I very much enjoyed both pieces. I liked that the Scarlatti didn't sound too machine gun like and although you played it fast it didn't sound like your were just trying to show off your repeated notes. What was piece the piece by Saygun you played or does it just have an ppus number?
Can you tell us a little more about the competition you were in and your prize?
Finally, what kind of piano was the performance on? Is the name on the side the name of the technician?
Thank you so much for your kind words pianoloverus. The second piece is by Adnan Saygun, a Turkish composer. This collection of Op. 38 is called Etudes on "Aksak" Rhythms. There is no exact translation of Aksak, but if you are interested in, you may read this short note by the composer himself: https://dl.dropbox.com/u/34894245/aksak.pdf
The video is from the winners concert of the International Piano Competition: Rome 2012. I won the absolute first prize in category A.
And, the piano was a steinway, however neither the acoustics of the hall nor the piano was good in my opinion.
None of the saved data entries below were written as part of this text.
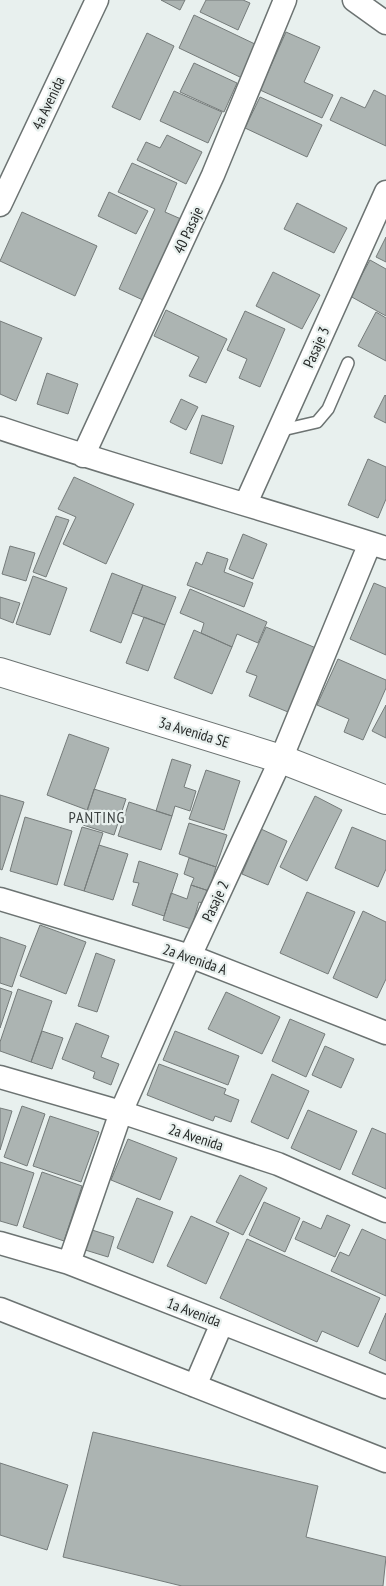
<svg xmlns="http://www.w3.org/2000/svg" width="386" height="1586" font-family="'PT Sans Narrow',sans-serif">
	<rect width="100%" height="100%" fill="#e8f0ee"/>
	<!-- building -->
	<path fill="#acb4b2" stroke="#757b7a" d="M161,0h24l-5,10z
		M206,0h37l7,3 -12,27 -38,-18z
		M194,15l63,30 -15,33 -63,-30z
		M286,32l34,15 -16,35 29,13 -11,23 -62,-28z
		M147,33l27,13 -34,74 -28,-13z
		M194,63l43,20 -13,29 -44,-20z
		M374,90l12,6v50l-56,-26 11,-23 24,11z
		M174,91l48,21 -14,31 -48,-22z
		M260,97l62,28 -15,32 -62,-29z
		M167,135l35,17 -16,32 -49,-24 9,-18 14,6z
		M132,163l45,20 -12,29 16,7 -36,82 -26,-12 36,-80 -37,-17z
		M109,192l39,19 -12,23 -38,-18z
		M297,203l50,25 -13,25 -50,-24z
		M22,212l75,34 -22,50 -75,-35z
		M386,237v25l-10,-5z
		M370,260l16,9v47l-36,-20z
		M273,272l47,23 -18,34 -46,-23z
		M166,310l61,29 -21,44 -17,-7 10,-19 -45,-21z
		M245,311l40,18 -25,58 -21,-9 8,-19 -20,-9z
		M376,312l10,6v43l-28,-15z
		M0,321l42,17 -26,63 -16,-7z
		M47,373l31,11 -10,30 -31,-10z
		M385,395l1,1v27l-12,-6z
		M181,399l17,8 -12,23 -16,-8z
		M202,415l32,11 -12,38 -32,-11z
		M368,459l18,8v32l-8,19 -30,-13z
		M74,477l60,27 -28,60 -43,-20 13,-27 -18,-8z
		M56,516l13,4 -23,57 -13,-5z
		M243,534l24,10 -14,35 -24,-10z
		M10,546l25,7 -9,28 -24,-7z
		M207,552l21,7 -4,13 29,11 -9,24 -57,-22 9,-23 6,3z
		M112,573l31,12 -22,58 -31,-12z
		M33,576l34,12 -17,47 -34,-11z
		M374,583l12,5v67l-36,-16z
		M143,585l33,12 -11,28 -33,-12z
		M190,589l77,33 -9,21 -21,-9 -5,13 -31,-14 3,-10 -24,-10z
		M0,597l20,6 -7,20 -13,-5z
		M144,617l21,8 -17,46 -22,-8z
		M266,627l50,21 -28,64 -39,-16 8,-20 -11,-4z
		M194,630l38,17 -20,47 -38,-16z
		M338,659l48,21v8l-23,52 -19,-8 5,-13 -32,-14z
		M386,705v33l-14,-7z
		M69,734l40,14 -22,62 -40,-15z
		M172,759l19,6 -7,22 12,4 -6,20 -15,-5 -3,10 -16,-5z
		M206,770l34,11 -16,49 -35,-11z
		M94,789l32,10 -12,36 -31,-10z
		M0,795l24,7 -22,68 -2,-1z
		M315,796l27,14 -35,71 -27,-14z
		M129,802l43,14 -11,34 -43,-14z
		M25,817l47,14 -15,54 -47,-14z
		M189,823l38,12 -11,32 -37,-13z
		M82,827l21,6 -19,58 -20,-6z
		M352,827l34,14v28l-8,18 -43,-19z
		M261,829l26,12 -19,44 -26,-11z
		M99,845l29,9 -15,46 -29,-9z
		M189,858l27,9 -7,24 -18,-6 3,-7 -10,-4z
		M139,861l39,13 -14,42 -32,-11 7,-22 -6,-1z
		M191,885l18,6 -5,13 -5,-2 -8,27 -28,-9 8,-27 16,6z
		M307,892l48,20 -27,62 -48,-21z
		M363,911l23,11v57l-9,19 -44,-20z
		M40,925l46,17 -20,52 -46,-18z
		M0,937l26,9 -14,41 -12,-4z
		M96,953l19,7 -18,52 -19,-6z
		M0,988l12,4 -12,36z
		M18,989l34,12 -21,61 -31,-11v-9z
		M226,992l54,25 -18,37 -54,-25z
		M290,1019l35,15 -19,43 -34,-16z
		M76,1023l33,13 -8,21 18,7 -8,21 -18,-7 2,-6 -33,-13z
		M42,1031l21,7 -11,31 -21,-7z
		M175,1031l64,25 -11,29 -65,-25z
		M325,1046l29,13 -13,29 -29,-13z
		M159,1064l67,25 -2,5 15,6 -8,22 -16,-6 -2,5 -66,-26z
		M272,1074l37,17 -21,48 -37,-17z
		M22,1106l23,8 -18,52 -23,-9z
		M0,1108l12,3 -12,39z
		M308,1110l49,21 -17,39 -49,-22z
		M50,1116l49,16 -18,50 -48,-16z
		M372,1128l14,6v55l-34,-15z
		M128,1139l49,19 -17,42 -49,-20z
		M0,1162l34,11 -17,53 -17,-5z
		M42,1172l40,14 -18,55 -41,-14z
		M240,1175l27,13 -24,47 -27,-13z
		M137,1198l36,14 -20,51 -36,-15z
		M264,1202l36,16 -15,34 -36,-17z
		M327,1215l23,10 -15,32 -40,-18 8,-18 18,8z
		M191,1216l38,17 -23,51 -39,-18z
		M89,1229l25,8 -6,20 -26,-8z
		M362,1229l24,11v56l-55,-25 9,-19 9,4z
		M247,1239l133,59 -22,49 -36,-16 -5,11 -97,-44z
		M386,1313v48l-17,-8z
		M93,1432l225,54 -12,51 80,20 -3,29h-201l-119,-29z
		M0,1463l68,22 -21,65 -47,-15z"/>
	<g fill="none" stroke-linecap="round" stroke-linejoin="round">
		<!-- service casing -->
		<g stroke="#6c7372" stroke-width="14">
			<path id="service" d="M278,431l39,-9 11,-13 20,-46"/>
		</g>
		<!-- minor casing -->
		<g stroke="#6c7372" stroke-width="25">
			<path id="minor" d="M354,0l32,23
				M0,205l97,-205
				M0,428c128,43 258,79 386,120
				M83,456l130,-281 72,-175
				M246,503l140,-311
				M0,899l190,57 196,77
				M0,1077l121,35 157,52 108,47
				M0,1243l69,20 317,124
				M69,1263l52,-151 69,-156 91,-197 89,-216
				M0,1309l386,152
				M195,1386l27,-63"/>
		</g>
		<!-- tertiary casing -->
		<g stroke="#6c7372" stroke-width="30">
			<path id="tertiary" d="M0,672l281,87 105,41"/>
		</g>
		<!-- service -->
		<use href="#service" stroke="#fff" stroke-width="11"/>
		<!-- minor -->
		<use href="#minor" stroke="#fff" stroke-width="22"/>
		<!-- tertiary -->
		<use href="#tertiary" stroke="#fff" stroke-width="28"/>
	</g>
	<g text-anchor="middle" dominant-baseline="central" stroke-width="4.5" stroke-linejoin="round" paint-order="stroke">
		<!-- street labels -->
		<g font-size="15" fill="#262928" stroke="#e8f0ee">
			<text transform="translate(48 103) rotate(-65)">4a Avenida</text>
			<text transform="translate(188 230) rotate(-65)">40 Pasaje</text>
			<text transform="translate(316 347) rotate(-66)">Pasaje 3</text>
			<text transform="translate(194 732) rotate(17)">3a Avenida SE</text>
			<text transform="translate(215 901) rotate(-65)">Pasaje 2</text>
			<text transform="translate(195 959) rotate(19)">2a Avenida A</text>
			<text transform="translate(196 1137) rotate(18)">2a Avenida</text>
			<text transform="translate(194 1312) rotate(21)">1a Avenida</text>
		</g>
		<!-- neighbourhood labels -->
		<g font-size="16" letter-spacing="1" fill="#3b4140" stroke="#e8f0ee">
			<text x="97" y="817">PANTING</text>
		</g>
	</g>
</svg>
Great stuff, Can! You really are a wonderful pianist -- but, more importantly, an excellent musician. There's such a sense of style in both pieces. That's my first exposure to Saygun. Sadly, you're probably aware that the jazz musician who really introduced America to Turkish rhythms, with his "Blue Rondo a la Turk" (in that case, 2 + 2 + 2 + 3), Dave Brubeck, just died a couple days ago, one day before his 92nd birthday. It was nice to hear the Saygun piece in that context.
Thanks for sharing this! I'm sure you'll have a place in the Classical music world for years to come.
Can, that was some really nice playing! I think the Saygun is much improved over the last recording you posted of it before, and you may even play it better now than the recording by Dalkilic that we discussed before. Congrats on the win!
Brubeck was a great musician. As far as I know, he composed Blue Rondo a la Turk on the basis of a folk tune he heard when he was in Istanbul. Originally the rhythm was 9/8 but (2+2+2+3) was his original contribution to what he heard. It is really a very nice piece.
I know it is very difficult and I have a very very long way to become a pianist, but I'm working hard both to understand music and to develop appropriate technique(s) to play music. Thank you again.
Thank you MarkH, for your kind words. I really like Saygun's music and by time passes I feel I'm much closer to the right technique and understanding to play these pieces. However, I still do not have enough courage to play his sonata (did you listen to it?)
I have indeed listened to his sonata, however, it's a more challenging experience. I'm still digesting it. Are you working on it now and afraid to perform it, or just trying to find the courage to study it?